Beacons Half-suggestive of World War II bunkers and Blade Runner set pieces, Arny Nadler's Beacons — towering cylindrical forms made of black-painted steel — loom like last-straw dystopian asylums, the darker kin of bright bastions of hope. Fabricated from industrial girding, bolts and air ducts, the formidable sculptures combine the cavernous secretiveness of the early works of Lee Bontecou and the clear structural menace of the mature Richard Serra's, and they beg to be liberated from their tame indoor confines. The stronger narrative evocations of the pieces break down as parts of them — specifically, the duct openings — are reiterated in small, framed works that line the gallery walls; in this form, the vocabulary of the sculptures suddenly becomes diminutive and decorative. Also showing: works on paper by selected artists, including a strangely affecting watercolor triptych of American historical figurines painted in pale imperial blue by Cameron Fuller. Through December 23 at Philip Slein Gallery; 1319 Washington Avenue; 314-621-4634 or www.philipsleingallery.com. Hours: 11 a.m.-4 p.m. Tue.-Sat.
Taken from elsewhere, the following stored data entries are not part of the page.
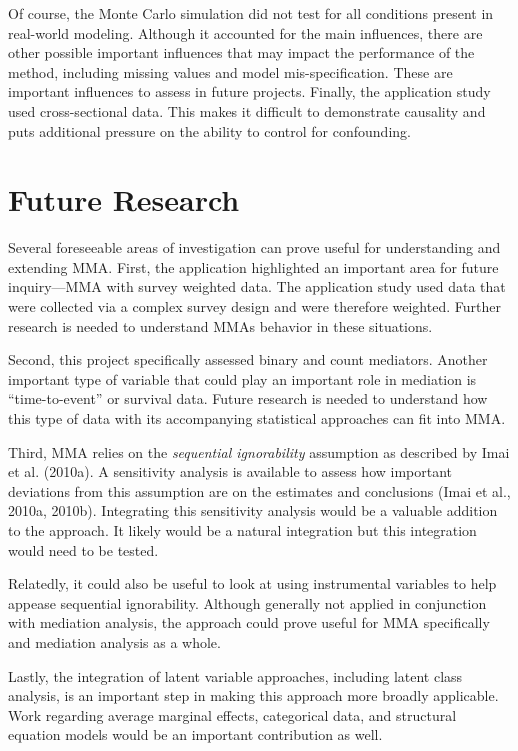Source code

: \documentclass[]{DissertateUSU}
\begin{document}
Of course, the Monte Carlo simulation did not test for all conditions
present in real-world modeling. Although it accounted for the main
influences, there are other possible important influences that may
impact the performance of the method, including missing values and model
mis-specification. These are important influences to assess in future
projects. Finally, the application study used cross-sectional data. This
makes it difficult to demonstrate causality and puts additional pressure
on the ability to control for confounding.

\section{Future Research}\label{future-research}

Several foreseeable areas of investigation can prove useful for
understanding and extending MMA. First, the application highlighted an
important area for future inquiry---MMA with survey weighted data. The
application study used data that were collected via a complex survey
design and were therefore weighted. Further research is needed to
understand MMAs behavior in these situations.

Second, this project specifically assessed binary and count mediators.
Another important type of variable that could play an important role in
mediation is ``time-to-event'' or survival data. Future research is
needed to understand how this type of data with its accompanying
statistical approaches can fit into MMA.

Third, MMA relies on the \emph{sequential ignorability} assumption as
described by Imai et al. (2010a). A sensitivity analysis is available to
assess how important deviations from this assumption are on the
estimates and conclusions (Imai et al., 2010a, 2010b). Integrating this
sensitivity analysis would be a valuable addition to the approach. It
likely would be a natural integration but this integration would need to
be tested.

Relatedly, it could also be useful to look at using instrumental
variables to help appease sequential ignorability. Although generally
not applied in conjunction with mediation analysis, the approach could
prove useful for MMA specifically and mediation analysis as a whole.

Lastly, the integration of latent variable approaches, including latent
class analysis, is an important step in making this approach more
broadly applicable. Work regarding average marginal effects, categorical
data, and structural equation models would be an important contribution
as well.
\end{document}
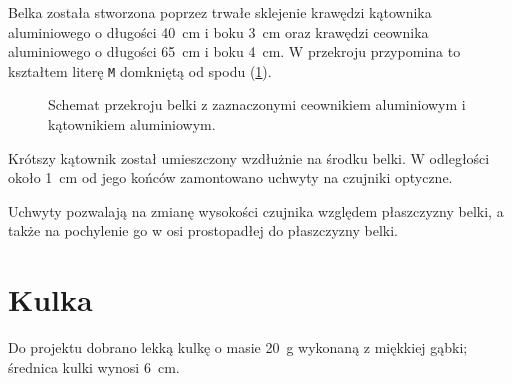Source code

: Belka została stworzona poprzez trwałe sklejenie krawędzi kątownika aluminiowego o długości \SI[mode=text]{40}{cm} i boku \SI[mode=text]{3}{cm} oraz krawędzi ceownika aluminiowego o długości \SI[mode=text]{65}{cm} i boku \SI[mode=text]{4}{cm}. W przekroju przypomina to kształtem literę \texttt{M} domkniętą od spodu (\cref{fig:przekroj_belki}).

\begin{figure}[H]
	\centering
	
	\caption{Schemat przekroju belki z zaznaczonymi ceownikiem aluminiowym i kątownikiem aluminiowym.}
	\label{fig:przekroj_belki}
\end{figure}

Krótszy kątownik został umieszczony wzdłużnie na środku belki. W odległości około \SI[mode=text]{1}{cm} od jego końców zamontowano uchwyty na czujniki optyczne.

Uchwyty pozwalają na zmianę wysokości czujnika względem płaszczyzny belki, a także na pochylenie go w osi prostopadłej do płaszczyzny belki.


\section{Kulka}

Do projektu dobrano lekką kulkę o masie \SI[mode=text]{20}{g} wykonaną z miękkiej gąbki; średnica kulki wynosi \SI[mode=text]{6}{cm}.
Persuasive Politics: Presidential Campaign Memorabilia Mining southern Illinois flea markets and other sources, Cecelia and U.I. "Chick" Harris rescued from obscurity a passel of political campaign-related Americana. Then they donated their collection to the Saint Louis University Museum of Art — with the stipulation that the items be exhibited every four years, in conjunction with the presidential campaign calendar. In a warren of dimly lit rooms adorned with deconstructed stars and stripes, a chronological row of shadow boxes compels viewers to peer closely at the jewel-like items, built not to last. Doubling our national penchant for laissez-faire self-idolatry, the show invites us to ponder each era's sense of itself — from detailed Currier & Ives lithographs to McGovern toilet paper and "Nixon Now" paper dresses. Certain trends are timeless: the presidential aspiration to be both maverick and everyman; the indiscreet wielding of nastiness as a winning strategy; and the love of brazen superficiality in propaganda design. Like any good reflective surface, the stuff's hard to stop marveling at. Through December 21 at the Saint Louis University Museum of Art, 3663 Lindell Boulevard; 314-977-2666 (www.slu.edu/x16374.xml). Hours: 11 a.m.-4 p.m. Wed.-Sun.
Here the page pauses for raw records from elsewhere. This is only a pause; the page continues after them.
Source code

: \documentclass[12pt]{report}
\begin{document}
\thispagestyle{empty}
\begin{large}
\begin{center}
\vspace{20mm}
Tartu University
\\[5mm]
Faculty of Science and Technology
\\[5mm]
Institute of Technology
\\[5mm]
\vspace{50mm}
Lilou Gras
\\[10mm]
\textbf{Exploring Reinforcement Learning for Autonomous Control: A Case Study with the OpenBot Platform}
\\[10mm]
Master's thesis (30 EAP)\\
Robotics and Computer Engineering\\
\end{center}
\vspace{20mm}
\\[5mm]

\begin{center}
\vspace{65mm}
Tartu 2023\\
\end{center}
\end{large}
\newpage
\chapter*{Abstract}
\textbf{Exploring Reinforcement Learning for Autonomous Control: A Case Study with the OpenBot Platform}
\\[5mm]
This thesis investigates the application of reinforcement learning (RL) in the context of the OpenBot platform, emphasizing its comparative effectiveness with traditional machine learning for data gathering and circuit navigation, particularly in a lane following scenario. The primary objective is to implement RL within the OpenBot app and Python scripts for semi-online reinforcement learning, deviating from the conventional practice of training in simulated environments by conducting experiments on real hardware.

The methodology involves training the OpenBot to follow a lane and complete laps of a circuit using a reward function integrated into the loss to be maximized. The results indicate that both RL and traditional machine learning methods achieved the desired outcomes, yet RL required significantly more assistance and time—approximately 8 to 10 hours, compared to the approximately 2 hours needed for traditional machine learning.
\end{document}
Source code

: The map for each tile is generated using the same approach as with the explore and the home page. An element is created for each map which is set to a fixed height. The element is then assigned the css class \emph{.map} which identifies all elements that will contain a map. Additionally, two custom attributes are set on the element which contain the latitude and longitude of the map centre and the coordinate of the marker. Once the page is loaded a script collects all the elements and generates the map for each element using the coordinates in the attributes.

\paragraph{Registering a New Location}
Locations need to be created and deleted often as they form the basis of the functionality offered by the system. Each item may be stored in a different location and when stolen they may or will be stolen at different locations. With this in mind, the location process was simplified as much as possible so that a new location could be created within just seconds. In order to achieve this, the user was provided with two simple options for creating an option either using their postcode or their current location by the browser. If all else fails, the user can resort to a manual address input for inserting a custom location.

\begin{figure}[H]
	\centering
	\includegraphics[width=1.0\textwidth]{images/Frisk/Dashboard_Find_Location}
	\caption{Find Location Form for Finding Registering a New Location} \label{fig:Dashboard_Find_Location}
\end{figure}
You're Invited Filling a small sliver of a gallery space, B.J. Vogt piles together his life's history-to-date of birthdays and Halloweens in an installation of celebratory artifacts. As the aftermath of an opening-night performance of repeated birthday/Halloween parties, the show appropriately reeks of the dilapidated elation of a post-sugar high. Cards are taped over other cards, drooping crepe paper twists obscure banner-size well-wishes, reprints of childhood photographs of a child marveling over digitally deleted birthday cakes punctuate over-festive walls. As bewildering as the little show's dense, decorative zeal is its way of underscoring Vogt's meticulous and early instinct for self-mythology; this fellow's been keeping stock of himself since day one. The biggest surprise lies in realizing that this piece is thoroughly devoted to the giddier side of experience. Art about happiness — how strange. Through December 12 at PSTL Window Gallery at Pace Framing; 632 North Grand Boulevard; 314-531-4304 or www.paceframing.com. Hours: 10 a.m.-5 p.m. Tue.-Sat.